As for California high speed rail, it takes time to build new rights-of-way in a democracy, unlike in China. California has awarded a contract, and construction is to begin this summer.
The federal High Speed and Intercity Passenger Rail program aims to make train travel more reliable and attractive for many Americans. When the program was launched, President Obama himself made clear that much of the money would upgrade “existing infrastructure.”
The $52.7 million that the federal government spent to upgrade the Vermonter route within Vermont is small by transportation standards. The Vermont Agency of Transportation received $241.2 million in Recovery Act money, most of which was spent on roads. The federal government spent $6 million in 2012 to repave about six miles of two-lane highway between Chelsea and Vershire, VT, and $6.3 million was spent to improve just one airport runway in Barre, VT. All of these infrastructure elements, including rail, will serve surrounding communities for decades.
Finally, walking along railroad tracks, as Mr. Griffin was seen doing, is trespassing and unsafe. Even on a lightly used railroad, one should always expect a train.
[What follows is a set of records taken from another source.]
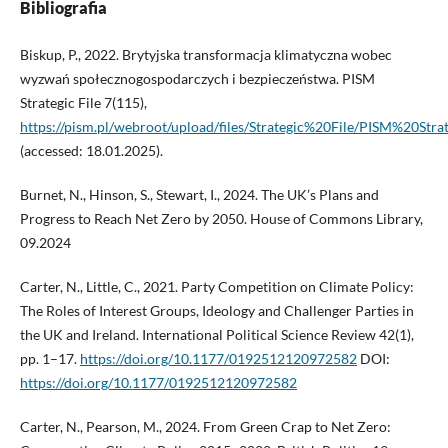
Bibliografia
Biskup, P., 2022. Brytyjska transformacja klimatyczna wobec
wyzwań społecznogospodarczych i bezpieczeństwa. PISM
Strategic File 7(115),
https://pism.pl/webroot/upload/files/Strategic%20File/PISM%20St
(accessed: 18.01.2025).
Burnet, N., Hinson, S., Stewart, I., 2024. The UK’s Plans and
Progress to Reach Net Zero by 2050. House of Commons Library,
09.2024
Carter, N., Little, C., 2021. Party Competition on Climate Policy:
The Roles of Interest Groups, Ideology and Challenger Parties in
the UK and Ireland. International Political Science Review 42(1),
pp. 1–17.
https://doi.org/10.1177/0192512120972582
DOI:
https://doi.org/10.1177/0192512120972582
Carter, N., Pearson, M., 2024. From Green Crap to Net Zero: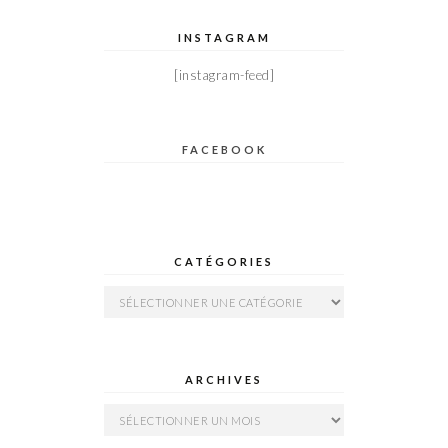
INSTAGRAM
[instagram-feed]
FACEBOOK
CATÉGORIES
Catégories
ARCHIVES
Archives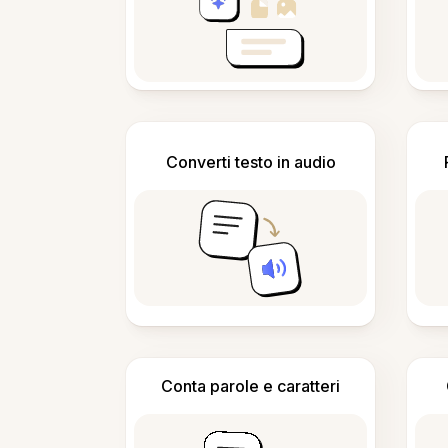
Converti testo in audio
Conta parole e caratteri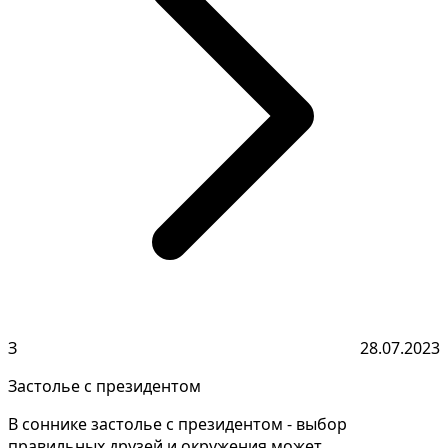
З
28.07.2023
Застолье с президентом
В соннике застолье с президентом - выбор
правильных друзей и окружения может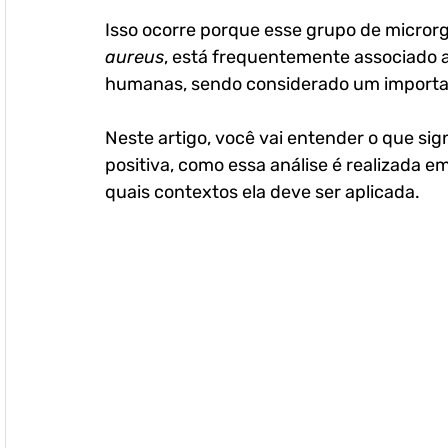
Isso ocorre porque esse grupo de micror
aureus
, está frequentemente associado a
humanas, sendo considerado um important
Neste artigo, você vai entender o que sig
positiva, como essa análise é realizada em
quais contextos ela deve ser aplicada.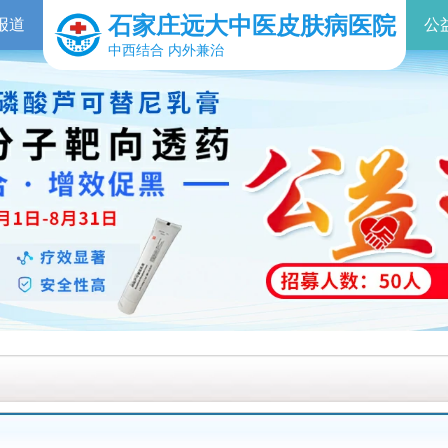
石家庄远大中医皮肤病医院
报道
公
中西结合 内外兼治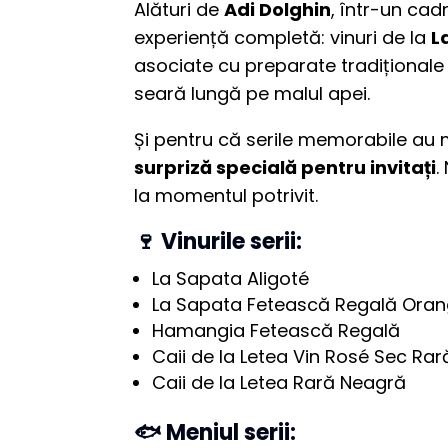
Alături de
Adi Dolghin
, într-un cad
experiență completă: vinuri de la
L
asociate cu preparate tradiționale 
seară lungă pe malul apei.
Și pentru că serile memorabile au 
surpriză specială pentru invitați
.
la momentul potrivit.
🍷 Vinurile serii:
La Sapata Aligoté
La Sapata Fetească Regală Ora
Hamangia Fetească Regală
Caii de la Letea Vin Rosé Sec Ra
Caii de la Letea Rară Neagră
🐟 Meniul serii: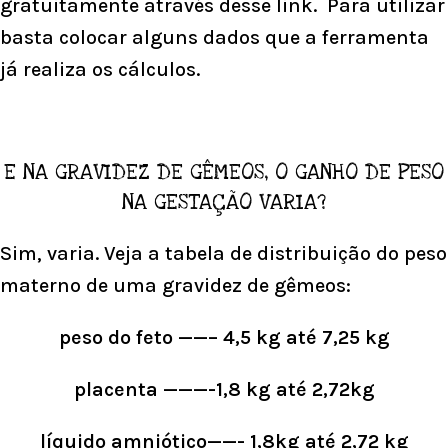
gratuitamente através
desse link. Para utilizar
basta colocar alguns dados que a ferramenta
já realiza os cálculos.
E NA GRAVIDEZ DE GÊMEOS, O GANHO DE PESO
NA GESTAÇÃO VARIA?
Sim, varia. Veja a tabela de distribuição do peso
materno de uma gravidez de gêmeos:
peso do feto ——– 4,5 kg até 7,25 kg
placenta ———-1,8 kg até 2,72kg
líquido amniótico——- 1,8kg até 2,72 kg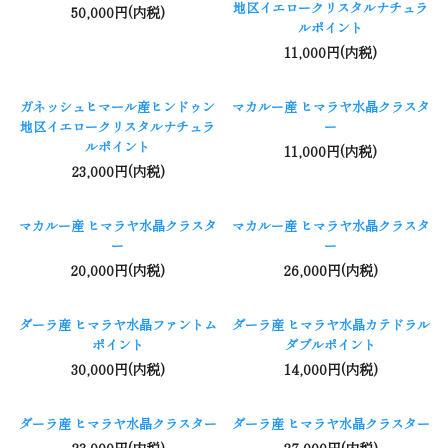
地区イエロークリスタルナチュラ
50,000円(内税)
ルポイント
11,000円(内税)
ガネッシュヒマール産ヒンドゥン
マカルー産 ヒマラヤ水晶クラスタ
地区イエロークリスタルナチュラ
ー
ルポイント
11,000円(内税)
23,000円(内税)
マカルー産 ヒマラヤ水晶クラスタ
マカルー産 ヒマラヤ水晶クラスタ
ー
ー
20,000円(内税)
26,000円(内税)
ダーラ産 ヒマラヤ水晶ファントム
ダーラ産 ヒマラヤ水晶カテドラル
ポイント
ダブルポイント
30,000円(内税)
14,000円(内税)
ダーラ産 ヒマラヤ水晶クラスター
ダーラ産 ヒマラヤ水晶クラスター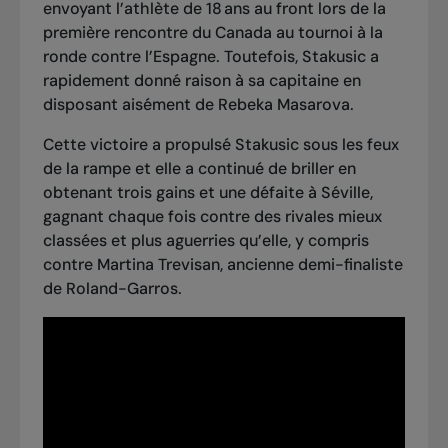
envoyant l’athlète de 18 ans au front lors de la
première rencontre du Canada au tournoi à la
ronde contre l’Espagne. Toutefois, Stakusic a
rapidement donné raison à sa capitaine
en
disposant aisément de Rebeka Masarova
.
Cette victoire a propulsé Stakusic sous les feux
de la rampe et elle a continué de briller en
obtenant trois gains et une défaite à Séville,
gagnant chaque fois contre des rivales mieux
classées et plus aguerries qu’elle, y compris
contre Martina Trevisan, ancienne demi-finaliste
de Roland-Garros.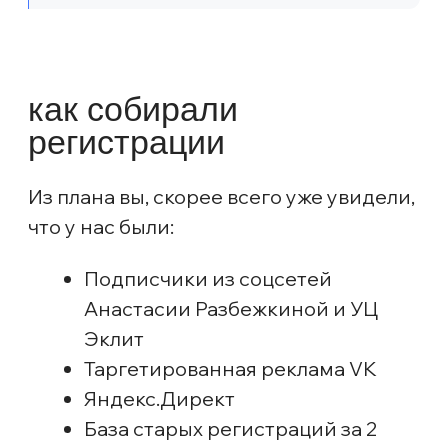
Нарастающим итогом мы получили 124
регистрации по средней стоимости
322,58 ₽. План выполнили на 92%.
как работал Яндекс Директ?
На третьем запуске нас были: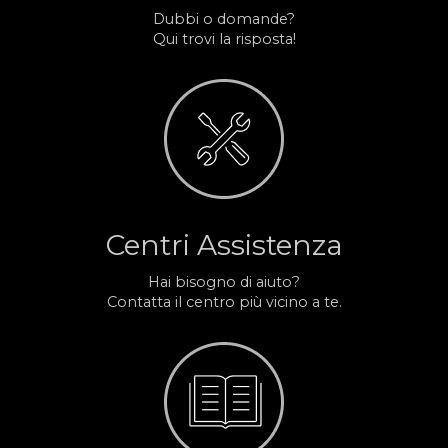
Dubbi o domande?
Qui trovi la risposta!
Centri Assistenza
Hai bisogno di aiuto?
Contatta il centro più vicino a te.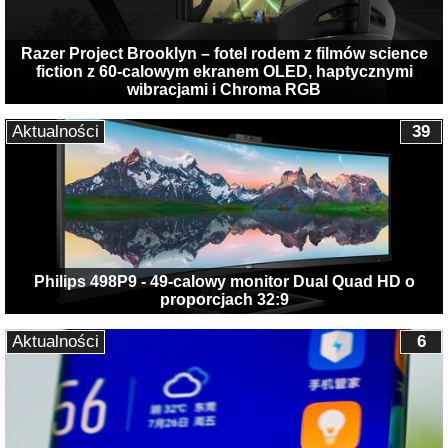
Razer Project Brooklyn – fotel rodem z filmów science
fiction z 60-calowym ekranem OLED, haptycznymi
wibracjami i Chroma RGB
Aktualności
39
Philips 498P9 - 49-calowy monitor Dual Quad HD o
proporcjach 32:9
Aktualności
6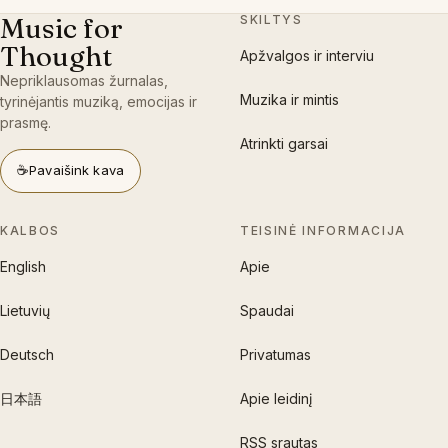
Music for
SKILTYS
Thought
Apžvalgos ir interviu
Nepriklausomas žurnalas,
Muzika ir mintis
tyrinėjantis muziką, emocijas ir
prasmę.
Atrinkti garsai
☕
Pavaišink kava
KALBOS
TEISINĖ INFORMACIJA
English
Apie
Lietuvių
Spaudai
Deutsch
Privatumas
日本語
Apie leidinį
RSS srautas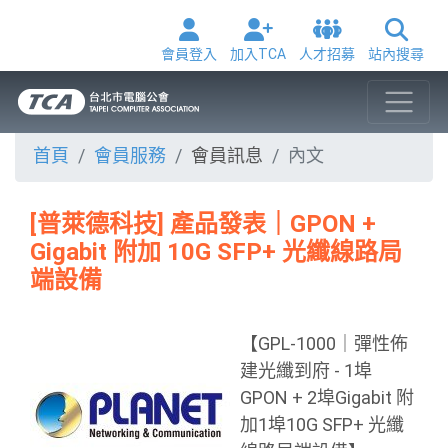
會員登入
加入TCA
人才招募
站內搜尋
首頁
會員服務
會員訊息
內文
[普萊德科技] 產品發表｜GPON +
Gigabit 附加 10G SFP+ 光纖線路局
端設備
【GPL-1000｜彈性佈
建光纖到府 - 1埠
GPON + 2埠Gigabit 附
加1埠10G SFP+ 光纖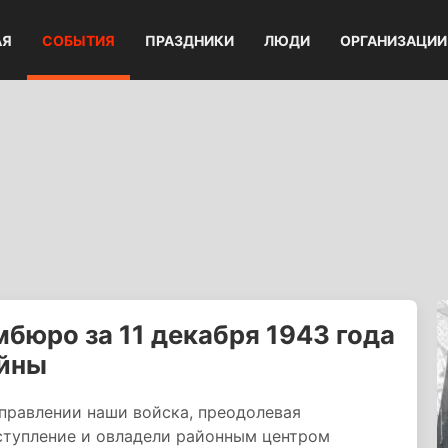
АЯ
СОБЫТИЯ
ПРАЗДНИКИ
ЛЮДИ
ОРГАНИЗАЦИИ
бюро за 11 декабря 1943 года
ойны
аправлении наши войска, преодолевая
ступление и овладели районным центром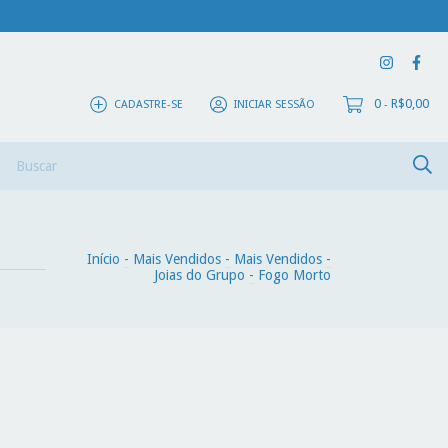
0
R$0,00
CADASTRE-SE
INICIAR SESSÃO
-
ivros
Início
-
Mais Vendidos
-
Mais Vendidos
-
Joias do Grupo
-
Fogo Morto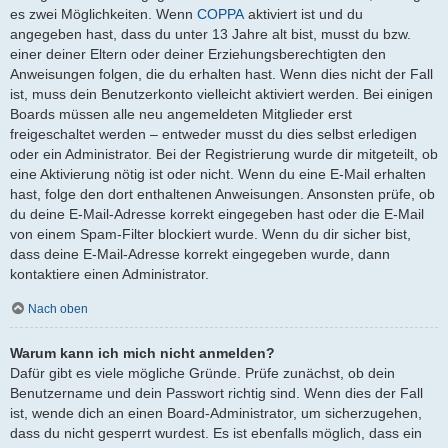
es zwei Möglichkeiten. Wenn
COPPA
aktiviert ist und du
angegeben hast, dass du unter 13 Jahre alt bist, musst du bzw.
einer deiner Eltern oder deiner Erziehungsberechtigten den
Anweisungen folgen, die du erhalten hast. Wenn dies nicht der Fall
ist, muss dein Benutzerkonto vielleicht aktiviert werden. Bei einigen
Boards müssen alle neu angemeldeten Mitglieder erst
freigeschaltet werden – entweder musst du dies selbst erledigen
oder ein Administrator. Bei der Registrierung wurde dir mitgeteilt, ob
eine Aktivierung nötig ist oder nicht. Wenn du eine E-Mail erhalten
hast, folge den dort enthaltenen Anweisungen. Ansonsten prüfe, ob
du deine E-Mail-Adresse korrekt eingegeben hast oder die E-Mail
von einem Spam-Filter blockiert wurde. Wenn du dir sicher bist,
dass deine E-Mail-Adresse korrekt eingegeben wurde, dann
kontaktiere einen Administrator.
Nach oben
Warum kann ich mich nicht anmelden?
Dafür gibt es viele mögliche Gründe. Prüfe zunächst, ob dein
Benutzername und dein Passwort richtig sind. Wenn dies der Fall
ist, wende dich an einen Board-Administrator, um sicherzugehen,
dass du nicht gesperrt wurdest. Es ist ebenfalls möglich, dass ein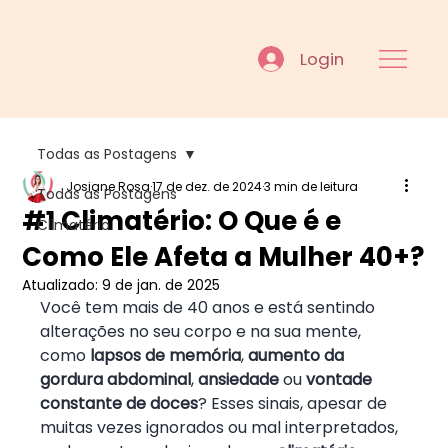
Login
Todas as Postagens
Josiane Rosa
17 de dez. de 2024
3 min de leitura
Todas as Postagens
#1 Climatério: O Que é e
Climatério
Como Ele Afeta a Mulher 40+?
Atualizado:
9 de jan. de 2025
Você tem mais de 40 anos e está sentindo 
alterações no seu corpo e na sua mente, 
como 
lapsos de memória
, 
aumento da 
gordura abdominal
, 
ansiedade
 ou 
vontade 
constante de doces
? Esses sinais, apesar de 
muitas vezes ignorados ou mal interpretados,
Did Mr. Griffin check freight train movements before walking on the tracks? Do you think that viewers who might be tempted to follow his example would do so?
In future coverage of passenger train development, we urge you to consider the points raised in this letter and not to confine advocacy interviews to the Cato Institute. For further background on our views, see my testimony before the House Transportation & Infrastructure Committee. Links to the two recent hearings where I appeared can be found on NARP's website, here (which is on exactly the subject of your piece) and here (on a panel that also included Mr. O’Toole), and also archived on the Committee's web site.
--Ross Capon, President & CEO, National Association of Railroad Passengers
Comments
A major plan is to extend service to Montreal but they barely mentioned that. Extending the service would open better trade between the U.S. and Canada.
The sad part is that CNN's biased reporting may be believed by those who do not engage in critical thinking nor in news analysis.
I guess HSR is just fodder for the media to spin as the like just like everything else we try to do in this country.
The media's problem is that HSR is in Europe and it works quite well. And is actually profitable in some country's. but they dont want us to know that.
$52.7 million might be "small by transportation standards"; however, $52.7 million is still an enormous amount of money. When spending this amount of taxpayer money, it is certainly not enough make highly generalized comments in support of the project. The benefits that the project will provide need to be quantified in much more detail, to justify the $52.7 million investment in the first place. While I (nor CNN) am in no way denying the value that this project brings, my belief (and the whole idea of the CNN report) is that this value is far less than the $52.7 million investment that was made.
As I mentioned previously, I am a big supporter of developing high-speed rail in the US. However, my support is not indiscriminate - any given project needs to make fiscal sense on an individual basis. The value that high-speed rail would provide to California should far exceed the investment; unfortunately, this does not appear to be the case in Vermont.